### ABOUT THIS TASK
Reproduce the records that follow without alteration, apart from removing the pictures.
= = = = = = =
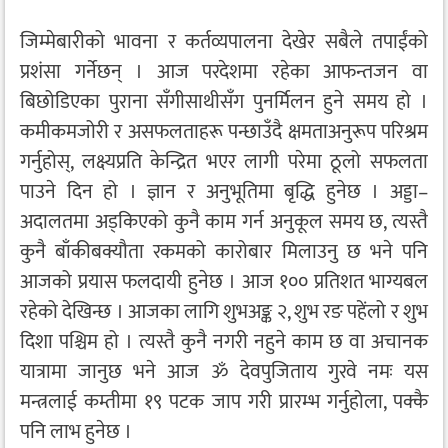
जिम्मेबारीको भावना र कर्तव्यपालना देखेर सबैले तपाईंको
प्रशंसा गर्नेछन् । आज परदेशमा रहेका आफन्तजन वा
बिछोडिएका पुराना सँगीसाथीसँग पुनर्मिलन हुने समय हो ।
कमीकमजोरी र असफलताहरू पन्छाउँदै क्षमताअनुरूप परिश्रम
गर्नुहोस्, लक्ष्यप्रति केन्द्रित भएर लागी परेमा ठूलो सफलता
पाउने दिन हो । ज्ञान र अनुभूतिमा बृद्धि हुनेछ । अड्डा–
अदालतमा अड्किएको कुनै काम गर्न अनुकूल समय छ, त्यस्तै
कुनै बाँकीबक्यौता रकमको कारोबार मिलाउनु छ भने पनि
आजको प्रयास फलदायी हुनेछ । आज १०० प्रतिशत भाग्यबल
रहेको देखिन्छ । आजका लागि शुभअङ्क २, शुभ रङ पहेंलो र शुभ
दिशा पश्चिम हो । त्यस्तै कुनै नगरी नहुने काम छ वा अचानक
यात्रामा जानुछ भने आज ॐ देवपुजिताय गुरवे नमः यस
मन्त्रलाई कम्तीमा १९ पटक जाप गरी प्रारम्भ गर्नुहोला, पक्कै
पनि लाभ हुनेछ ।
= = = = = = =
### EXERCISE RESULT
जिम्मेबारीको भावना र कर्तव्यपालना देखेर सबैले तपाईंको
प्रशंसा गर्नेछन् । आज परदेशमा रहेका आफन्तजन वा
बिछोडिएका पुराना सँगीसाथीसँग पुनर्मिलन हुने समय हो ।
कमीकमजोरी र असफलताहरू पन्छाउँदै क्षमताअनुरूप परिश्रम
गर्नुहोस्, लक्ष्यप्रति केन्द्रित भएर लागी परेमा ठूलो सफलता
पाउने दिन हो । ज्ञान र अनुभूतिमा बृद्धि हुनेछ । अड्डा–
अदालतमा अड्किएको कुनै काम गर्न अनुकूल समय छ, त्यस्तै
कुनै बाँकीबक्यौता रकमको कारोबार मिलाउनु छ भने पनि
आजको प्रयास फलदायी हुनेछ । आज १०० प्रतिशत भाग्यबल
रहेको देखिन्छ । आजका लागि शुभअङ्क २, शुभ रङ पहेंलो र शुभ
दिशा पश्चिम हो । त्यस्तै कुनै नगरी नहुने काम छ वा अचानक
यात्रामा जानुछ भने आज ॐ देवपुजिताय गुरवे नमः यस
मन्त्रलाई कम्तीमा १९ पटक जाप गरी प्रारम्भ गर्नुहोला, पक्कै
पनि लाभ हुनेछ ।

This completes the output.